Data below:

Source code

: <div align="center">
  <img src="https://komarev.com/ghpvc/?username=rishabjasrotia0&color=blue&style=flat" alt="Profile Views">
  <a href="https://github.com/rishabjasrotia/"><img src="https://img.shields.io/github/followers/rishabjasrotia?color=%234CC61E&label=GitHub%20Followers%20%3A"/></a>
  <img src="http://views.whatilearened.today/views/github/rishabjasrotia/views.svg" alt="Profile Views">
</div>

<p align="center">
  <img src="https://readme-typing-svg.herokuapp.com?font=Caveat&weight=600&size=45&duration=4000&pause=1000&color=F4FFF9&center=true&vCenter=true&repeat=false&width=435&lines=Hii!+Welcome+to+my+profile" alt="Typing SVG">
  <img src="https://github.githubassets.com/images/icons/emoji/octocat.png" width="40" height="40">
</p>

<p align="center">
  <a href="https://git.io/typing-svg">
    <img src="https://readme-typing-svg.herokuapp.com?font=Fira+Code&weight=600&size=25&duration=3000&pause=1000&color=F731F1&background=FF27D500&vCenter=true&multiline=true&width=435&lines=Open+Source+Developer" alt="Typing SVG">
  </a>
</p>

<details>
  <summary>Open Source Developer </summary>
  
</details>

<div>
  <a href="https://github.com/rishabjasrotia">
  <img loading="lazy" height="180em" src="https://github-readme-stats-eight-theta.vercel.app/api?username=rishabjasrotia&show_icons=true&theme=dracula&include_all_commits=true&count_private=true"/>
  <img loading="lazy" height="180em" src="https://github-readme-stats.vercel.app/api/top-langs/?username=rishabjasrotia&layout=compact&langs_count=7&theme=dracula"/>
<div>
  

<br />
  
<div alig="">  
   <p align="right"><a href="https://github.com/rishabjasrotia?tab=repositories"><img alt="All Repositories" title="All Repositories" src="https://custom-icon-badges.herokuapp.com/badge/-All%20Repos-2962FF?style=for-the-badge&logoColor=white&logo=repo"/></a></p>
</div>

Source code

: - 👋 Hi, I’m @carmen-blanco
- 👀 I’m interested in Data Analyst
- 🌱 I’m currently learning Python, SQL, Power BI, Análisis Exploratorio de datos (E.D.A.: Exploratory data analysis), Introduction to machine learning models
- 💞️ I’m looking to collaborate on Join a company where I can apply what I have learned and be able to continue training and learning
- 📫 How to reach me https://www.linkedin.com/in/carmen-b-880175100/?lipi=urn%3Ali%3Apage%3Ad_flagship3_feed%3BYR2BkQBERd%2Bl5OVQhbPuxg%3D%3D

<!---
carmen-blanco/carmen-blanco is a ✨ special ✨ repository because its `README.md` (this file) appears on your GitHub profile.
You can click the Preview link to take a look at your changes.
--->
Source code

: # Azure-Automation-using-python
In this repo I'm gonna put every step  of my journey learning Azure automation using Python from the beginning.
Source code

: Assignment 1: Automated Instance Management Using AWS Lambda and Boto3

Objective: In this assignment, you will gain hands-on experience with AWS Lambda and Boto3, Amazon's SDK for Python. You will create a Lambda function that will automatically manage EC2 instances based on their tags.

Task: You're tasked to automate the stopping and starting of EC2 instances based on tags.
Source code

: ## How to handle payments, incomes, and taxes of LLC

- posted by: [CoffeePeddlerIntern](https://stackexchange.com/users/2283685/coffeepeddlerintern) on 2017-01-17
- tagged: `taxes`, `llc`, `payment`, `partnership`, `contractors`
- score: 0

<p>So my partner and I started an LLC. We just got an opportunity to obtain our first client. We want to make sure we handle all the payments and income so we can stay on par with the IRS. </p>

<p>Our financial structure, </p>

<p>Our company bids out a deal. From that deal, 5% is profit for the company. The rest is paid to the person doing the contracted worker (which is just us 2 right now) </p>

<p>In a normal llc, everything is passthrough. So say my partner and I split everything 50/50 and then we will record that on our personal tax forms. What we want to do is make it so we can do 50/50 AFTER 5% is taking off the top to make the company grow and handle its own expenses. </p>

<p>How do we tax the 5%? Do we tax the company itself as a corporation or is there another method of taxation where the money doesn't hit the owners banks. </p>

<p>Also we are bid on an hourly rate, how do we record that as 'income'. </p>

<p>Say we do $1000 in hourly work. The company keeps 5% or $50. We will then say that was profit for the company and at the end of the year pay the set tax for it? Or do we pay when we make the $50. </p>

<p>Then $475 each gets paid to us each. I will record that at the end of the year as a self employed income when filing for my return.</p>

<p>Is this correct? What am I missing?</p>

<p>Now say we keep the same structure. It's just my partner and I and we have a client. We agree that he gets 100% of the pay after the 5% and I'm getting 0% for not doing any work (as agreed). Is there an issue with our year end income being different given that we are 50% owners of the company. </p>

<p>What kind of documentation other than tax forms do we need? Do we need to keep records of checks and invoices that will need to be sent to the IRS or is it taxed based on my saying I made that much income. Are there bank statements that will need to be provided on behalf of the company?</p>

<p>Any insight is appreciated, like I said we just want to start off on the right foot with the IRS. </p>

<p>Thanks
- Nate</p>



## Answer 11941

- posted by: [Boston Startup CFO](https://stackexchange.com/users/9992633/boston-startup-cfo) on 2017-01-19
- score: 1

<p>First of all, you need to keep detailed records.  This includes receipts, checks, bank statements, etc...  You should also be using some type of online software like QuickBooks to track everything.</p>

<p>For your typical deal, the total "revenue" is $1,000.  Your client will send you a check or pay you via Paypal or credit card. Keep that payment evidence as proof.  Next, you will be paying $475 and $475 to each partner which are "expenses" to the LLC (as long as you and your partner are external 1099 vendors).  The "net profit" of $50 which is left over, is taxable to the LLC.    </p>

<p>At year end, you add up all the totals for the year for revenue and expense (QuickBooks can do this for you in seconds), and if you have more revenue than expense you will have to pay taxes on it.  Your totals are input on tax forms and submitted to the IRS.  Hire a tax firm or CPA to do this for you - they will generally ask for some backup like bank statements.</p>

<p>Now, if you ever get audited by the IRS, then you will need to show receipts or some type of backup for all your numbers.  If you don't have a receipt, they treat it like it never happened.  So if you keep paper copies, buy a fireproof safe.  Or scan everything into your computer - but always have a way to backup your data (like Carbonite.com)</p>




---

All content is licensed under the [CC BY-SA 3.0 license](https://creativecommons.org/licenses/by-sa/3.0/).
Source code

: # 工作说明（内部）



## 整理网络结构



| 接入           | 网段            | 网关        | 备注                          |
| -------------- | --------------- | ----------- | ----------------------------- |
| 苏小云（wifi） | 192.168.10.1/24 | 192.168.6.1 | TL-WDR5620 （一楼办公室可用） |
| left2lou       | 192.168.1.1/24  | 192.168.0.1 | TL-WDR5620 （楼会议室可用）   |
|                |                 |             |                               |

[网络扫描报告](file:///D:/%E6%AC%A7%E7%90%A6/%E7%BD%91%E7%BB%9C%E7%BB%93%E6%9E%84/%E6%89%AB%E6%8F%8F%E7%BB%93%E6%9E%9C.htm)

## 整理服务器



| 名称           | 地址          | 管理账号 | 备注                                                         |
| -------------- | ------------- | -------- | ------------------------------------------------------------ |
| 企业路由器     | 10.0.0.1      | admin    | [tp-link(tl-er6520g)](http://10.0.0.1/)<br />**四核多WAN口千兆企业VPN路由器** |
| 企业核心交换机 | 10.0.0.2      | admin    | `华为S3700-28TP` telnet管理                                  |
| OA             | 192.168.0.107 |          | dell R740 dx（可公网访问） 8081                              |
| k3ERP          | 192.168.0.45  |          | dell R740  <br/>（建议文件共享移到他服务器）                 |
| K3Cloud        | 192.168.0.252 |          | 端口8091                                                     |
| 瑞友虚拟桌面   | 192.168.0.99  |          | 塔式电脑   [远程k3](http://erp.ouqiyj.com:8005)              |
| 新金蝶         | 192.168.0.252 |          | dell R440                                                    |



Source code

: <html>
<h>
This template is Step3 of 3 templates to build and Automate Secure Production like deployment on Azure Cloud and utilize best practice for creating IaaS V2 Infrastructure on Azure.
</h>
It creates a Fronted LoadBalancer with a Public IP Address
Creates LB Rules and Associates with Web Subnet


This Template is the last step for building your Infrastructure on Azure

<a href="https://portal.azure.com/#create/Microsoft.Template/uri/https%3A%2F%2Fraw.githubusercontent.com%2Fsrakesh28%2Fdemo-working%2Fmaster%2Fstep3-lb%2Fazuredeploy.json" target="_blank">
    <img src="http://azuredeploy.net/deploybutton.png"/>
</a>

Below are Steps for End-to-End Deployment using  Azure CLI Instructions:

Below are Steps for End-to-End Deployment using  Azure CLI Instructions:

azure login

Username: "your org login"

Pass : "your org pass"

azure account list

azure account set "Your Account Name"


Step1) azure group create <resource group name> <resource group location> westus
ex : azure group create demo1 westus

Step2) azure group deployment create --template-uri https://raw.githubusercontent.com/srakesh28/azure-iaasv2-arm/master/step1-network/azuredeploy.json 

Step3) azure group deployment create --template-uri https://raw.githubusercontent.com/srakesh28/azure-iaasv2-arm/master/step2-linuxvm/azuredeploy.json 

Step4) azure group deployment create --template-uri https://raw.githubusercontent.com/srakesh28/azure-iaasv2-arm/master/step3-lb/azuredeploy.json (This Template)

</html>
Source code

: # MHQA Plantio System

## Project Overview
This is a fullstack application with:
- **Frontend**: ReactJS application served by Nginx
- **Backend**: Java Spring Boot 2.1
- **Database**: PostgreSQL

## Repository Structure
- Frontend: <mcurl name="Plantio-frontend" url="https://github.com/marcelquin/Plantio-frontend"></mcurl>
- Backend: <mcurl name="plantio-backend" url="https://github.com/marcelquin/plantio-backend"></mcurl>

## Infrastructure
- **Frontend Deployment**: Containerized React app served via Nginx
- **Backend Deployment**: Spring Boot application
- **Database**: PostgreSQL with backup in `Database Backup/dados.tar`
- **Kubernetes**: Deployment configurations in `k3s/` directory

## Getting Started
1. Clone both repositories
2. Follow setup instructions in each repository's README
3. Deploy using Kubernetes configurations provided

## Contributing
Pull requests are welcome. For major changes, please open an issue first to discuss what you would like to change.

End of Data.

■ **What to produce**
Would you report every line of the entries above containing the word "Lambda"?

■ **Answer to this exercise**
: Assignment 1: Automated Instance Management Using AWS Lambda and Boto3
Objective: In this assignment, you will gain hands-on experience with AWS Lambda and Boto3, Amazon's SDK for Python. You will create a Lambda function that will automatically manage EC2 instances based on their tags.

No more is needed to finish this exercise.